News
Ian Thomson
Celtic, Dundee Can Expect Altered U.S. Landscape
Last month’s announcement that Dundee and Celtic are exploring the possibility of playing a Ladbrokes Premiership game in the United States prompted a rash of articles in the Scottish media speculating on branding opportunities, expanded global footprints and the mass of Irish American sports fans supposedly in need of satiation by the skills of Scotland’s finest.
A harsh reality awaits both clubs if the Scottish Professional Football League grants its approval for its first overseas contest. American fans have been bombarded for years by summer tours from the world’s richest clubs. Manchester United and Real Madrid set a U.S. attendance record in 2014 when over 109,000 people watched their friendly in Michigan. Barcelona, Chelsea, the Milan giants and Mexican powerhouse Chivas have all played before 70,000-plus crowds in recent years and fans across North America follow these teams intensely through myriad cable channels and web streaming services.

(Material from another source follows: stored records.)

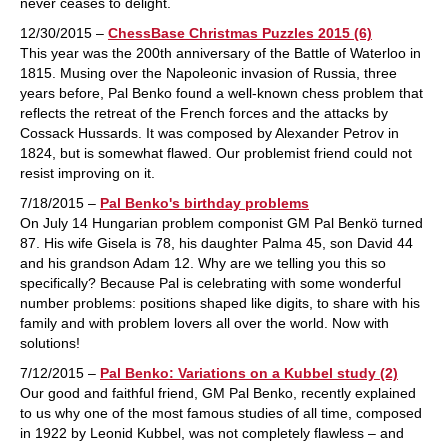
never ceases to delight.
12/30/2015 –
ChessBase Christmas Puzzles 2015 (6)
This year was the 200th anniversary of the Battle of Waterloo in
1815. Musing over the Napoleonic invasion of Russia, three
years before, Pal Benko found a well-known chess problem that
reflects the retreat of the French forces and the attacks by
Cossack Hussards. It was composed by Alexander Petrov in
1824, but is somewhat flawed. Our problemist friend could not
resist improving on it.
7/18/2015 –
Pal Benko's birthday problems
On July 14 Hungarian problem componist GM Pal Benkö turned
87. His wife Gisela is 78, his daughter Palma 45, son David 44
and his grandson Adam 12. Why are we telling you this so
specifically? Because Pal is celebrating with some wonderful
number problems: positions shaped like digits, to share with his
family and with problem lovers all over the world. Now with
solutions!
7/12/2015 –
Pal Benko: Variations on a Kubbel study (2)
Our good and faithful friend, GM Pal Benko, recently explained
to us why one of the most famous studies of all time, composed
in 1922 by Leonid Kubbel, was not completely flawless – and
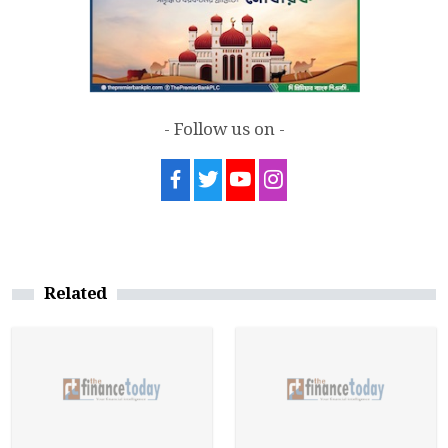
- Follow us on -
Related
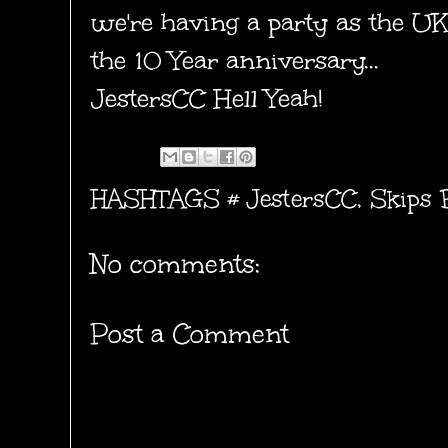
we're having a party as the U
the 10 Year anniversary...
JestersCC
Hell Yeah!
HASHTAGS #
JestersCC
,
Skips 
No comments:
Post a Comment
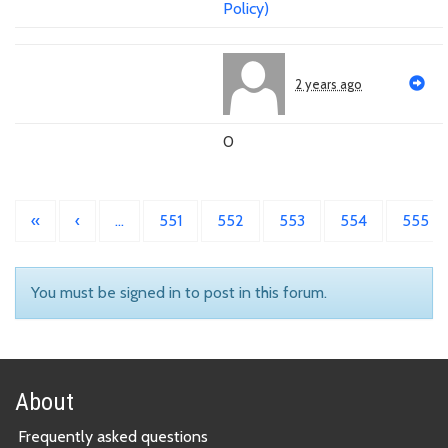
Policy)
2 years ago
0
«
‹
…
551
552
553
554
555
You must be signed in to post in this forum.
About
Frequently asked questions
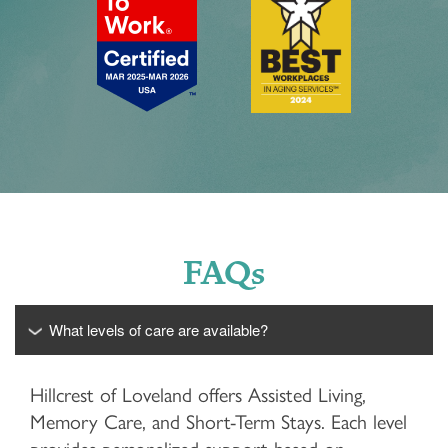
FAQs
What levels of care are available?
Hillcrest of Loveland offers Assisted Living,
Memory Care, and Short-Term Stays. Each level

American consumers are overwhelmed with choices on which to spend their entertainment dollars. It’s tough to imagine any football team from Scotland creating so much as a ripple when sports fans are already drowning with options.
Celtic have taken part in preseason jamborees in the past. The Bhoys lost to Real Madrid in August 2012 before a crowd of 34,000 at Philadelphia’s Lincoln Financial Field with Cristiano Ronaldo unsurprisingly receiving more of the audience’s gasps than Kris Commons. Philadelphia was one of two cities mooted as a possible destination for the Scottish league’s foreign soiree. U.S. census data suggests that about 14 percent of Philadelphians consider themselves as Irish Americans making this the largest ethnic group in the city. Philadelphia also boasts the second-largest Irish American population in the country behind Boston.

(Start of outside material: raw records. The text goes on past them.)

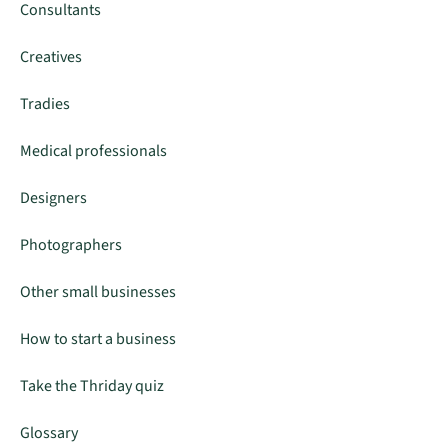
Consultants
Creatives
Tradies
Medical professionals
Designers
Photographers
Other small businesses
How to start a business
Take the Thriday quiz
Glossary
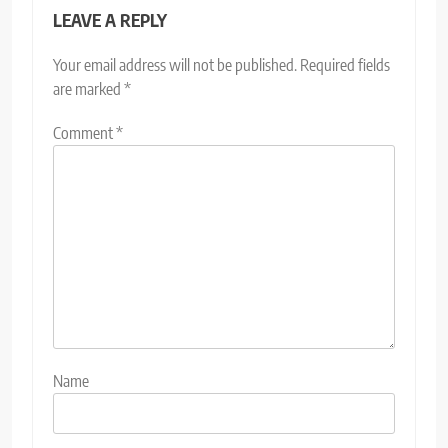
LEAVE A REPLY
Your email address will not be published.
Required fields
are marked
*
Comment
*
Name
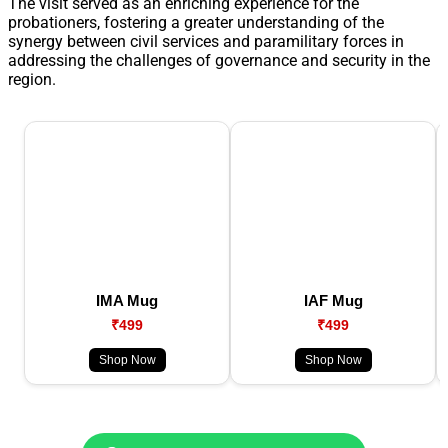
The visit served as an enriching experience for the
probationers, fostering a greater understanding of the
synergy between civil services and paramilitary forces in
addressing the challenges of governance and security in the
region.
IMA Mug
IAF Mug
₹499
₹499
Shop Now
Shop Now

Both cities and others around the U.S. and Canada with a historically Irish influence do boast Celtic supporters’ clubs that regularly gather in bars to watch their team in action. We’re talking about dozens or hundreds of people in each branch though. Drawing tens of thousands of fans to a stadium seems wildly optimistic when hints of fatigue toward touring sides are beginning to show. Fiorentina and Paris Saint-Germain only pulled 16,000 fans to Red Bull Arena in New Jersey this past summer despite the attractions of local product Giuseppe Rossi and Zlatan Ibrahimovic.
Finding the appropriate time to play the game would present another headache for Scottish clubs. The aforementioned summer tours would still steal the limelight away from any SPFL clashes in August, and Celtic’s availability would likely be curbed by European commitments. Travelling later in the year throws up clashes with the college football and NFL seasons. Harsh northeast winter rules out January and February while March sees America’s sporting calendar turn to the opening of the baseball season. Too much is at stake any later in the season to move the game away from the home fans at either Dens Park or Parkhead. Major League Soccer has struggled mightily for two decades to find space in the crowded American sports market. It seems unlikely that two Scottish teams could shift the needle.
The NFL’s success in staging regular season games at Wembley Stadium has widened the eyes of many European club executives looking for a slice of the lucrative U.S. market. American football benefits from the novelty of being played in very few countries and the NFL is unrivaled in its status as the sport’s best league. Our version of football does not carry such weight. Increasingly savvy American fans are well versed in the world’s best players and clubs. The days of expecting to turn up and draw massive crowds of curious onlookers are long gone.